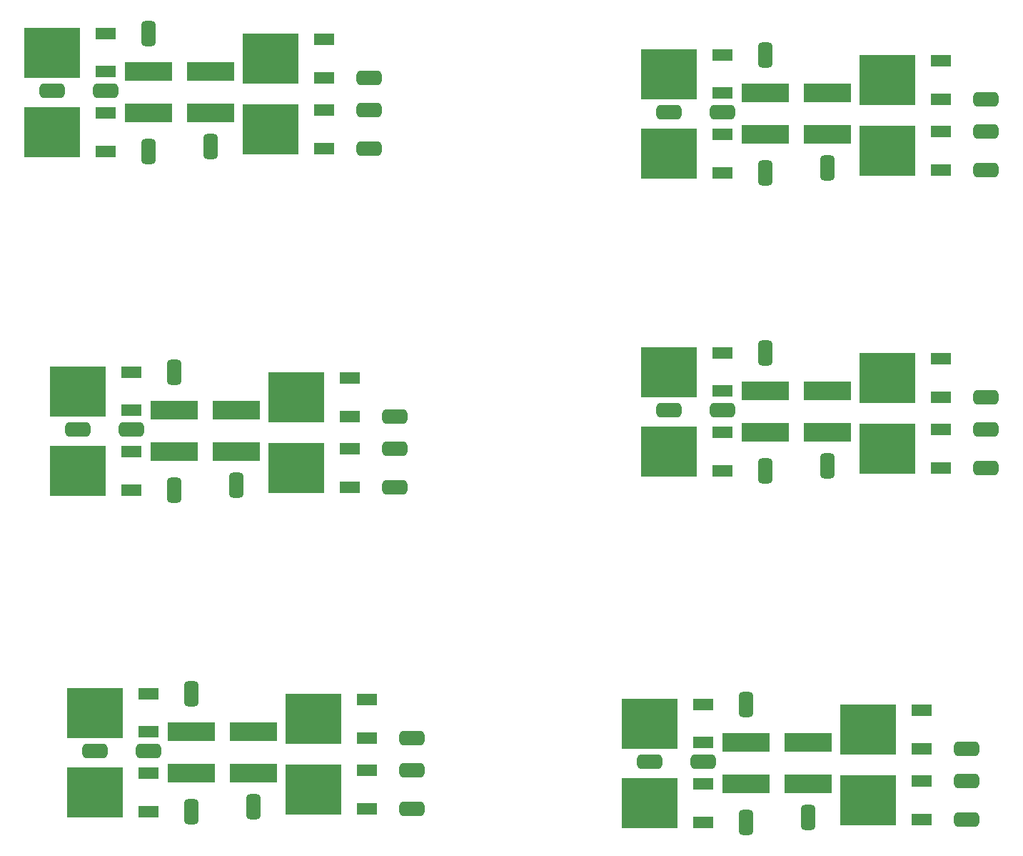
<source format=gts>
G04 Layer_Color=8388736*
%FSLAX25Y25*%
%MOIN*%
G70*
G01*
G75*
%ADD20R,0.09461X0.05524*%
%ADD21R,0.25997X0.23635*%
%ADD22R,0.22060X0.08674*%
G04:AMPARAMS|DCode=23|XSize=68.24mil|YSize=118.04mil|CornerRadius=19.06mil|HoleSize=0mil|Usage=FLASHONLY|Rotation=90.000|XOffset=0mil|YOffset=0mil|HoleType=Round|Shape=RoundedRectangle|*
%AMROUNDEDRECTD23*
21,1,0.06824,0.07992,0,0,90.0*
21,1,0.03012,0.11804,0,0,90.0*
1,1,0.03812,0.03996,0.01506*
1,1,0.03812,0.03996,-0.01506*
1,1,0.03812,-0.03996,-0.01506*
1,1,0.03812,-0.03996,0.01506*
%
%ADD23ROUNDEDRECTD23*%
G04:AMPARAMS|DCode=24|XSize=68.24mil|YSize=118.04mil|CornerRadius=19.06mil|HoleSize=0mil|Usage=FLASHONLY|Rotation=0.000|XOffset=0mil|YOffset=0mil|HoleType=Round|Shape=RoundedRectangle|*
%AMROUNDEDRECTD24*
21,1,0.06824,0.07992,0,0,0.0*
21,1,0.03012,0.11804,0,0,0.0*
1,1,0.03812,0.01506,-0.03996*
1,1,0.03812,-0.01506,-0.03996*
1,1,0.03812,-0.01506,0.03996*
1,1,0.03812,0.01506,0.03996*
%
%ADD24ROUNDEDRECTD24*%
D20*
X-99197Y462976D02*
D03*
Y445024D02*
D03*
X-201197Y465681D02*
D03*
Y447728D02*
D03*
Y428437D02*
D03*
Y410484D02*
D03*
X-99197Y429976D02*
D03*
Y412024D02*
D03*
Y290976D02*
D03*
Y273024D02*
D03*
X-201197Y289437D02*
D03*
Y271484D02*
D03*
X-99197Y323976D02*
D03*
Y306024D02*
D03*
X-201197Y326681D02*
D03*
Y308728D02*
D03*
X-108197Y126976D02*
D03*
Y109024D02*
D03*
X-210197Y125437D02*
D03*
Y107484D02*
D03*
X-108197Y159976D02*
D03*
Y142024D02*
D03*
X-210197Y162681D02*
D03*
Y144728D02*
D03*
X-387197Y439976D02*
D03*
Y422024D02*
D03*
X-489197Y438437D02*
D03*
Y420484D02*
D03*
X-387197Y472976D02*
D03*
Y455024D02*
D03*
X-489197Y475681D02*
D03*
Y457728D02*
D03*
X-375197Y281976D02*
D03*
Y264024D02*
D03*
X-477197Y280437D02*
D03*
Y262484D02*
D03*
X-375197Y314976D02*
D03*
Y297024D02*
D03*
X-477197Y317681D02*
D03*
Y299728D02*
D03*
X-367197Y131976D02*
D03*
Y114024D02*
D03*
X-469197Y130437D02*
D03*
Y112484D02*
D03*
X-367197Y164976D02*
D03*
Y147024D02*
D03*
X-469197Y167681D02*
D03*
Y149728D02*
D03*
D21*
X-124000Y454000D02*
D03*
X-226000Y456705D02*
D03*
Y419461D02*
D03*
X-124000Y421000D02*
D03*
Y282000D02*
D03*
X-226000Y280461D02*
D03*
X-124000Y315000D02*
D03*
X-226000Y317705D02*
D03*
X-133000Y118000D02*
D03*
X-235000Y116461D02*
D03*
X-133000Y151000D02*
D03*
X-235000Y153705D02*
D03*
X-412000Y431000D02*
D03*
X-514000Y429461D02*
D03*
X-412000Y464000D02*
D03*
X-514000Y466705D02*
D03*
X-400000Y273000D02*
D03*
X-502000Y271461D02*
D03*
X-400000Y306000D02*
D03*
X-502000Y308705D02*
D03*
X-392000Y123000D02*
D03*
X-494000Y121461D02*
D03*
X-392000Y156000D02*
D03*
X-494000Y158705D02*
D03*
D22*
X-181000Y428437D02*
D03*
Y447728D02*
D03*
X-152000Y428437D02*
D03*
Y447728D02*
D03*
Y289437D02*
D03*
Y308728D02*
D03*
X-181000Y289437D02*
D03*
Y308728D02*
D03*
X-161000Y125437D02*
D03*
Y144728D02*
D03*
X-190000Y125437D02*
D03*
Y144728D02*
D03*
X-440000Y438437D02*
D03*
Y457728D02*
D03*
X-469000Y438437D02*
D03*
Y457728D02*
D03*
X-428000Y280437D02*
D03*
Y299728D02*
D03*
X-457000Y280437D02*
D03*
Y299728D02*
D03*
X-420000Y130437D02*
D03*
Y149728D02*
D03*
X-449000Y130437D02*
D03*
Y149728D02*
D03*
D23*
X-226000Y438732D02*
D03*
X-78000Y412024D02*
D03*
Y429976D02*
D03*
Y445024D02*
D03*
X-201197Y438732D02*
D03*
Y299732D02*
D03*
X-78000Y306024D02*
D03*
Y290976D02*
D03*
Y273024D02*
D03*
X-226000Y299732D02*
D03*
X-210197Y135732D02*
D03*
X-87000Y142024D02*
D03*
Y126976D02*
D03*
Y109024D02*
D03*
X-235000Y135732D02*
D03*
X-489197Y448732D02*
D03*
X-366000Y455024D02*
D03*
Y439976D02*
D03*
Y422024D02*
D03*
X-514000Y448732D02*
D03*
X-477197Y290732D02*
D03*
X-354000Y297024D02*
D03*
Y281976D02*
D03*
Y264024D02*
D03*
X-502000Y290732D02*
D03*
X-469197Y140732D02*
D03*
X-346000Y147024D02*
D03*
Y131976D02*
D03*
Y114024D02*
D03*
X-494000Y140732D02*
D03*
D24*
X-181000Y410484D02*
D03*
X-152000Y413024D02*
D03*
X-181000Y465681D02*
D03*
Y326681D02*
D03*
X-152000Y274024D02*
D03*
X-181000Y271484D02*
D03*
X-190000Y162681D02*
D03*
X-161000Y110024D02*
D03*
X-190000Y107484D02*
D03*
X-469000Y475681D02*
D03*
X-440000Y423024D02*
D03*
X-469000Y420484D02*
D03*
X-457000Y317681D02*
D03*
X-428000Y265024D02*
D03*
X-457000Y262484D02*
D03*
X-449000Y167681D02*
D03*
X-420000Y115024D02*
D03*
X-449000Y112484D02*
D03*
M02*

</source>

= ASSIGNED TASK =
All of the records above should be reproduced exactly, with the pictures left out.

= EXERCISE OUTPUT =
<source format=gts>
G04 Layer_Color=8388736*
%FSLAX25Y25*%
%MOIN*%
G70*
G01*
G75*
%ADD20R,0.09461X0.05524*%
%ADD21R,0.25997X0.23635*%
%ADD22R,0.22060X0.08674*%
G04:AMPARAMS|DCode=23|XSize=68.24mil|YSize=118.04mil|CornerRadius=19.06mil|HoleSize=0mil|Usage=FLASHONLY|Rotation=90.000|XOffset=0mil|YOffset=0mil|HoleType=Round|Shape=RoundedRectangle|*
%AMROUNDEDRECTD23*
21,1,0.06824,0.07992,0,0,90.0*
21,1,0.03012,0.11804,0,0,90.0*
1,1,0.03812,0.03996,0.01506*
1,1,0.03812,0.03996,-0.01506*
1,1,0.03812,-0.03996,-0.01506*
1,1,0.03812,-0.03996,0.01506*
%
%ADD23ROUNDEDRECTD23*%
G04:AMPARAMS|DCode=24|XSize=68.24mil|YSize=118.04mil|CornerRadius=19.06mil|HoleSize=0mil|Usage=FLASHONLY|Rotation=0.000|XOffset=0mil|YOffset=0mil|HoleType=Round|Shape=RoundedRectangle|*
%AMROUNDEDRECTD24*
21,1,0.06824,0.07992,0,0,0.0*
21,1,0.03012,0.11804,0,0,0.0*
1,1,0.03812,0.01506,-0.03996*
1,1,0.03812,-0.01506,-0.03996*
1,1,0.03812,-0.01506,0.03996*
1,1,0.03812,0.01506,0.03996*
%
%ADD24ROUNDEDRECTD24*%
D20*
X-99197Y462976D02*
D03*
Y445024D02*
D03*
X-201197Y465681D02*
D03*
Y447728D02*
D03*
Y428437D02*
D03*
Y410484D02*
D03*
X-99197Y429976D02*
D03*
Y412024D02*
D03*
Y290976D02*
D03*
Y273024D02*
D03*
X-201197Y289437D02*
D03*
Y271484D02*
D03*
X-99197Y323976D02*
D03*
Y306024D02*
D03*
X-201197Y326681D02*
D03*
Y308728D02*
D03*
X-108197Y126976D02*
D03*
Y109024D02*
D03*
X-210197Y125437D02*
D03*
Y107484D02*
D03*
X-108197Y159976D02*
D03*
Y142024D02*
D03*
X-210197Y162681D02*
D03*
Y144728D02*
D03*
X-387197Y439976D02*
D03*
Y422024D02*
D03*
X-489197Y438437D02*
D03*
Y420484D02*
D03*
X-387197Y472976D02*
D03*
Y455024D02*
D03*
X-489197Y475681D02*
D03*
Y457728D02*
D03*
X-375197Y281976D02*
D03*
Y264024D02*
D03*
X-477197Y280437D02*
D03*
Y262484D02*
D03*
X-375197Y314976D02*
D03*
Y297024D02*
D03*
X-477197Y317681D02*
D03*
Y299728D02*
D03*
X-367197Y131976D02*
D03*
Y114024D02*
D03*
X-469197Y130437D02*
D03*
Y112484D02*
D03*
X-367197Y164976D02*
D03*
Y147024D02*
D03*
X-469197Y167681D02*
D03*
Y149728D02*
D03*
D21*
X-124000Y454000D02*
D03*
X-226000Y456705D02*
D03*
Y419461D02*
D03*
X-124000Y421000D02*
D03*
Y282000D02*
D03*
X-226000Y280461D02*
D03*
X-124000Y315000D02*
D03*
X-226000Y317705D02*
D03*
X-133000Y118000D02*
D03*
X-235000Y116461D02*
D03*
X-133000Y151000D02*
D03*
X-235000Y153705D02*
D03*
X-412000Y431000D02*
D03*
X-514000Y429461D02*
D03*
X-412000Y464000D02*
D03*
X-514000Y466705D02*
D03*
X-400000Y273000D02*
D03*
X-502000Y271461D02*
D03*
X-400000Y306000D02*
D03*
X-502000Y308705D02*
D03*
X-392000Y123000D02*
D03*
X-494000Y121461D02*
D03*
X-392000Y156000D02*
D03*
X-494000Y158705D02*
D03*
D22*
X-181000Y428437D02*
D03*
Y447728D02*
D03*
X-152000Y428437D02*
D03*
Y447728D02*
D03*
Y289437D02*
D03*
Y308728D02*
D03*
X-181000Y289437D02*
D03*
Y308728D02*
D03*
X-161000Y125437D02*
D03*
Y144728D02*
D03*
X-190000Y125437D02*
D03*
Y144728D02*
D03*
X-440000Y438437D02*
D03*
Y457728D02*
D03*
X-469000Y438437D02*
D03*
Y457728D02*
D03*
X-428000Y280437D02*
D03*
Y299728D02*
D03*
X-457000Y280437D02*
D03*
Y299728D02*
D03*
X-420000Y130437D02*
D03*
Y149728D02*
D03*
X-449000Y130437D02*
D03*
Y149728D02*
D03*
D23*
X-226000Y438732D02*
D03*
X-78000Y412024D02*
D03*
Y429976D02*
D03*
Y445024D02*
D03*
X-201197Y438732D02*
D03*
Y299732D02*
D03*
X-78000Y306024D02*
D03*
Y290976D02*
D03*
Y273024D02*
D03*
X-226000Y299732D02*
D03*
X-210197Y135732D02*
D03*
X-87000Y142024D02*
D03*
Y126976D02*
D03*
Y109024D02*
D03*
X-235000Y135732D02*
D03*
X-489197Y448732D02*
D03*
X-366000Y455024D02*
D03*
Y439976D02*
D03*
Y422024D02*
D03*
X-514000Y448732D02*
D03*
X-477197Y290732D02*
D03*
X-354000Y297024D02*
D03*
Y281976D02*
D03*
Y264024D02*
D03*
X-502000Y290732D02*
D03*
X-469197Y140732D02*
D03*
X-346000Y147024D02*
D03*
Y131976D02*
D03*
Y114024D02*
D03*
X-494000Y140732D02*
D03*
D24*
X-181000Y410484D02*
D03*
X-152000Y413024D02*
D03*
X-181000Y465681D02*
D03*
Y326681D02*
D03*
X-152000Y274024D02*
D03*
X-181000Y271484D02*
D03*
X-190000Y162681D02*
D03*
X-161000Y110024D02*
D03*
X-190000Y107484D02*
D03*
X-469000Y475681D02*
D03*
X-440000Y423024D02*
D03*
X-469000Y420484D02*
D03*
X-457000Y317681D02*
D03*
X-428000Y265024D02*
D03*
X-457000Y262484D02*
D03*
X-449000Y167681D02*
D03*
X-420000Y115024D02*
D03*
X-449000Y112484D02*
D03*
M02*

</source>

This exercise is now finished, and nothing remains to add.